Thursday, April 29, 2010

The Scattering


A Scattering

Up early, out into the scattering. The light’s like syrup in the corridor where I―surreptitious ’s a continental op―xerox Zoltán Kodály’s “Serenade for Two Violins and Viola,” Op. 12. I am thinking of the innocent dirt of Frank O’Hara’s childhood:
We loved our bodies,
navyblue sneakers,
          Frank Sinatra
                    and pistachio frappes,
It’s all in our heart and dirtied there

without a bath of
tears or war,
          with the help of
          the Zeit and of the
Geist on the western divan in the bare

cupboard where
adolescents plot;
          never have so many
                    been so happy with so
little.
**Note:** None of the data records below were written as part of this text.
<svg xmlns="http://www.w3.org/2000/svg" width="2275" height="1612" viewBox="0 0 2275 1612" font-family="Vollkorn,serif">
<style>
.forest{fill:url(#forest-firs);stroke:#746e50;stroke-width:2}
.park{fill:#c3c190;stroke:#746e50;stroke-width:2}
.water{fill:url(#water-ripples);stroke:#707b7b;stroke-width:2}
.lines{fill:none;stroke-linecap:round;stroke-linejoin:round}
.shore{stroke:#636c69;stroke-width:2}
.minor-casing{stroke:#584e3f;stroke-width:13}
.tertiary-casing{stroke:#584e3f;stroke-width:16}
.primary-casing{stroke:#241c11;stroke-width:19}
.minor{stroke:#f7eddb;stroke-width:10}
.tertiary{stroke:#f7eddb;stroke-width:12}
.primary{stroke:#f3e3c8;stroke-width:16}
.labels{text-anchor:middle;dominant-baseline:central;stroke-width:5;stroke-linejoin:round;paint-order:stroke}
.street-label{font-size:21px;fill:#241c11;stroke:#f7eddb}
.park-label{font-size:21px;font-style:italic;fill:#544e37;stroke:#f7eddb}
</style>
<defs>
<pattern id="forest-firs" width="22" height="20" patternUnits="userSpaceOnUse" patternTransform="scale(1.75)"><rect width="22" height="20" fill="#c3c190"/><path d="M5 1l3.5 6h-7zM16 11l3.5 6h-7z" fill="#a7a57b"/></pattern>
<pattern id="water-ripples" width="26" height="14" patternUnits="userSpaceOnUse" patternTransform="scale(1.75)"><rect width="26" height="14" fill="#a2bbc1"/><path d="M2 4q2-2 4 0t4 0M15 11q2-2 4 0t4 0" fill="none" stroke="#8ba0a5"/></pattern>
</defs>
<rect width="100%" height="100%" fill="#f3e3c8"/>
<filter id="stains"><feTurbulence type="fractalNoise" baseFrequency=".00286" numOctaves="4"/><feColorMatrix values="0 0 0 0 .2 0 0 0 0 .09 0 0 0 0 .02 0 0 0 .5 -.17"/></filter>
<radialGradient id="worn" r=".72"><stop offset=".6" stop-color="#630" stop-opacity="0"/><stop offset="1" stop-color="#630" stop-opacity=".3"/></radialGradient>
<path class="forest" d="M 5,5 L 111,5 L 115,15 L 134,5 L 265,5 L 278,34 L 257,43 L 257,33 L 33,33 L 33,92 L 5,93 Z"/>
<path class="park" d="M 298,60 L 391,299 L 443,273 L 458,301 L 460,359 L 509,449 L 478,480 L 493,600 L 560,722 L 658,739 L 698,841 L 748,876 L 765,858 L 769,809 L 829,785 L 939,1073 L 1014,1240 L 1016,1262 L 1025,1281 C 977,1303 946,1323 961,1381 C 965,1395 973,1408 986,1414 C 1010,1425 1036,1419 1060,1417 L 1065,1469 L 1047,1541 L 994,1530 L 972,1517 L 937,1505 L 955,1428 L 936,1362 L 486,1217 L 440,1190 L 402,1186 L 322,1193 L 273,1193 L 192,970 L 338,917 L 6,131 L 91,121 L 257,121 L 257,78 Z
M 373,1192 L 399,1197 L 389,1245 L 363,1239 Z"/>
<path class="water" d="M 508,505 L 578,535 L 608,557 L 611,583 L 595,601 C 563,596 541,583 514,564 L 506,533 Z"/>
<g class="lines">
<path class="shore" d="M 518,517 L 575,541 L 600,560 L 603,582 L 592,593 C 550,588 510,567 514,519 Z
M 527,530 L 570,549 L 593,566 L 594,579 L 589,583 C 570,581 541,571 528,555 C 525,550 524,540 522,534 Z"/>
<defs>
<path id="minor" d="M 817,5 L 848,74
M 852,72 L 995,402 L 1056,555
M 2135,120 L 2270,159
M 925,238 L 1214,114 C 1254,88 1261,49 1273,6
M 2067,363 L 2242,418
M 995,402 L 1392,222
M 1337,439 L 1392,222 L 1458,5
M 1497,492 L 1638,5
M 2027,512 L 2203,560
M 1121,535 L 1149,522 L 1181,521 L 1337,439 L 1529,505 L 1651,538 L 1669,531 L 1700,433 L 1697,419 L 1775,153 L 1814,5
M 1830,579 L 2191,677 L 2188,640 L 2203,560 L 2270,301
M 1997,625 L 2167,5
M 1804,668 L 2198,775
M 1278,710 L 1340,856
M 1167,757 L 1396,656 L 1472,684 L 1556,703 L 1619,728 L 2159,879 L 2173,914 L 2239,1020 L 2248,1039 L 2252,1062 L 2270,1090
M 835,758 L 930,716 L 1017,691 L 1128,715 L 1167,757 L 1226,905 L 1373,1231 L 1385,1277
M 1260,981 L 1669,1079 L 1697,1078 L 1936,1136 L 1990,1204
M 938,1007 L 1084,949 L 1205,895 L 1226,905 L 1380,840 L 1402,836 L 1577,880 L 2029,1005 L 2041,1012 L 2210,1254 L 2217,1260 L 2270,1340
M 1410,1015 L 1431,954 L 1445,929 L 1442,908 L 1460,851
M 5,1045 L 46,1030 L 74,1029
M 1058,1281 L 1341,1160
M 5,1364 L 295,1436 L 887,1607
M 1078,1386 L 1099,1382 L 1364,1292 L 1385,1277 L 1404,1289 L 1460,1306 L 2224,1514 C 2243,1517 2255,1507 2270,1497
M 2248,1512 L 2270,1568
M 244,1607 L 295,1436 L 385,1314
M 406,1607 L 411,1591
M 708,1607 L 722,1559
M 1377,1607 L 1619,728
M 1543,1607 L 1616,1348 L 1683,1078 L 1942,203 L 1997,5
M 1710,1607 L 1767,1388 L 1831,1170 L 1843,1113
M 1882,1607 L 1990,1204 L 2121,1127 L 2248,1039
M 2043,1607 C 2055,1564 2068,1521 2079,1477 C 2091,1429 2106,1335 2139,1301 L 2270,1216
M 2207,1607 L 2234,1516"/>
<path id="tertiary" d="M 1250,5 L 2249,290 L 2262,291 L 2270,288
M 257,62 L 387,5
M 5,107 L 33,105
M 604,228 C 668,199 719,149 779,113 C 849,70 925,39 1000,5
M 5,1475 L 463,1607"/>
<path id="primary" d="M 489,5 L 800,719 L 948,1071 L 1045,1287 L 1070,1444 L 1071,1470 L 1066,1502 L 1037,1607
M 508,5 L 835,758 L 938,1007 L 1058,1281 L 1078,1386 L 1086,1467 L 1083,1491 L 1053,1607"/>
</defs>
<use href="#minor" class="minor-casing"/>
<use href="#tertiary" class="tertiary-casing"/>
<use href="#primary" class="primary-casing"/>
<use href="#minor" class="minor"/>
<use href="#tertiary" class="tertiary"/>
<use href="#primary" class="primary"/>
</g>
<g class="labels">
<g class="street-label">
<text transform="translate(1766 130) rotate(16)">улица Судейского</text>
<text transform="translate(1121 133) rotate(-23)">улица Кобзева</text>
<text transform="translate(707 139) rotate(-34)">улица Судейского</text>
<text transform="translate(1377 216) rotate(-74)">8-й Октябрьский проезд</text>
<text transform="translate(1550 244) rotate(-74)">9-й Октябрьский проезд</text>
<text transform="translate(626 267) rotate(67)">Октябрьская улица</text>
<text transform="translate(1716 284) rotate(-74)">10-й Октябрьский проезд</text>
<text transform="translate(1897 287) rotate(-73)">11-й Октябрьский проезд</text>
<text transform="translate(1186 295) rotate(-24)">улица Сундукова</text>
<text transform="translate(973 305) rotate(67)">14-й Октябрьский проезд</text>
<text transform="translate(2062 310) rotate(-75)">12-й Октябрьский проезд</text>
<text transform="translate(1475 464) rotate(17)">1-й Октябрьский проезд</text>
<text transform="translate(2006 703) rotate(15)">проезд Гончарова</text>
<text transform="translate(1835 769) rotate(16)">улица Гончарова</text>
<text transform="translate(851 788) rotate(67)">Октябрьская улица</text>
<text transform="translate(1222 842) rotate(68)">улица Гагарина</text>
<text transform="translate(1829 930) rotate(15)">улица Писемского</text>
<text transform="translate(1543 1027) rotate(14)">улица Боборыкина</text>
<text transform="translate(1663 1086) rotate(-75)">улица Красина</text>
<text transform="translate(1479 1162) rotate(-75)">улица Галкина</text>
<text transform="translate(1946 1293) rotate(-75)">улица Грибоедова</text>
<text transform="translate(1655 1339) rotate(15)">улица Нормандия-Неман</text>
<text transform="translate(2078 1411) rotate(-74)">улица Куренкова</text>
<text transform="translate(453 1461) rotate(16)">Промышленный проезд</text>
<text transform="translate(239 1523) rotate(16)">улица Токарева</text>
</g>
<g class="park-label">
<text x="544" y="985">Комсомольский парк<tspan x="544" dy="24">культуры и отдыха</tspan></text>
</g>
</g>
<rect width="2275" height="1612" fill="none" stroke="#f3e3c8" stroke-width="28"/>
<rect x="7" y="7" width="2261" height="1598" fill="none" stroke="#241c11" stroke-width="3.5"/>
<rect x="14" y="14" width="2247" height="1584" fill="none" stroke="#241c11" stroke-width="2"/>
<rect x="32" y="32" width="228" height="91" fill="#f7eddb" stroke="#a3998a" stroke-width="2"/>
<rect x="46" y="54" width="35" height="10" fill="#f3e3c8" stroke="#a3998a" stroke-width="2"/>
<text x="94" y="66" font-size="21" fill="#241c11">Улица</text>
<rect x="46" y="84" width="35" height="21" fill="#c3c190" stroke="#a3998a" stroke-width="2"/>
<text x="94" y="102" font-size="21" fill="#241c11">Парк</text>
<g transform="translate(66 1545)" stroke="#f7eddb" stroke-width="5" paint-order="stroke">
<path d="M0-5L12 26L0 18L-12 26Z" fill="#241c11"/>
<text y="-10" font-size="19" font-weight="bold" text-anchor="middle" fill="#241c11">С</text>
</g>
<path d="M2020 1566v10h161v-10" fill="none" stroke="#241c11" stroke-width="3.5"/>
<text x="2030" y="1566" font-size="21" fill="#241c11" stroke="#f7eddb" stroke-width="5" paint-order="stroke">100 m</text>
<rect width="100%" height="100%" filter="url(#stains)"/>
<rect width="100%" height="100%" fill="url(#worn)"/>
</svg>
We loved the bright first pot.
Straight out of Wystan. (“The things I did could not / Be so shocking as they said / If that would still be there / After the shocked were dead . . .”) The yellow sun carry’d in that “bright first pot.” Mark Polizzotti says Dylan—“Just Like Tom Thumb’s Blues—“got” “Housing Project Hill” (“You must pick one or the other / Though neither of them are to be what they claim”—Dylan’s wild form sneering at the categorickal op) off of Jack Kerouac. Cul de sac. Edward Dahlberg (The Flea of Sodom):
Nations without stable forms and deities are brutish. A populace, mad for novel raiment and bizarre amusements, breaks antique idols and proverbs and canonizes trash. ‘Whom Jupiter desires to destroy he first drives mad.’ People that are not Janus-faced remember little, because they are always changing their customs and calling it Progress which is a sly word for Mammon.
Smells like l’esprit avant-gardiste, its Nirvana replete with “claims adjusters,” completely “beholden unto themselves.” Cul and “pot”—there’s a possibility. Dahlberg:
Ezekiel makes expiation for Judah and Israel by taking into his mouth the parable bread of cow-ordure. Dropsical Heraclitus covered himself with stable-dung.
      Paracelsus asserted that all the disorders of the mind emanate from the bowels. Vespasian’s niggardliness was apparent in his face that always looked as though he were straining for defecation.
      Epimenedes kept his food in a bullock’s hoof and ate meagerly as possible so that he would have no evacuations. . . .
Ah, and Heraclitus: “The sun’d better avoid overdoing its measures. If so, the retributress Erinyes, emerged up out of the bloody genitalia of Uranus, sever’d by Cronus, find it out.” (Straining myself now, culpable of “prissy verbalisms”—see Dahlberg to Olson: “You damage your lines repeatedly because you want to be the vernacular clown or to be the jolly outhouse versifier, it gives you, you think, the common Touch.”) If Shakespeare says: “th’ unthought-on accident is guiltie / To what we wildely do,” isn’t that reason enough to pursue it? And “wildely”? Three stories to end (I am getting nowhere). Aldo Buzzi, architect, traveler, gastronome and raconteur of ingenious miniatures, out of Journey to the Land of the Flies & Other Travels (1996):
Lichtenberg wrote of a man who “was working on a system of natural history in which he had classified the animals according to the shape of their excrement.” He singled out three categories: cylindrical, spherical, and cake-shaped. “Where he jokes,” Goethe said of him, “there a problem lies hidden.”
      Georg Christoph Lichtenberg was a German wrier of the eighteenth century. He was a hunchback. At thirty-five he fell in love with a girl of twelve, and he lived with her until she died, five years later. He was the inventor of an object that became famous, nearly as famous as Galileo’s pendulum or Newton’s apple or Möbius’s strip: the knife that has no blade and whose handle is missing.
      When I was a high school student, my old philosophy professor often cited Lichtenberg’s knife and smiled. He smiled on his own account, because the students were too young to appreciate this wonderful invention: it seemed a joke that wasn’t funny, and they laughed at the professor’s smile. To understand something it is necessary to have lived a long time, perhaps to die . . . and to live again. A dead man coming out of the tomb would be the best master of life. Seated on his own name incised in the granite slab as shiny as a mirror, and turned toward the sun that has warmed the stone—now, finally, he understands the value of a ray of sun, and he could, I believe, make us understand it.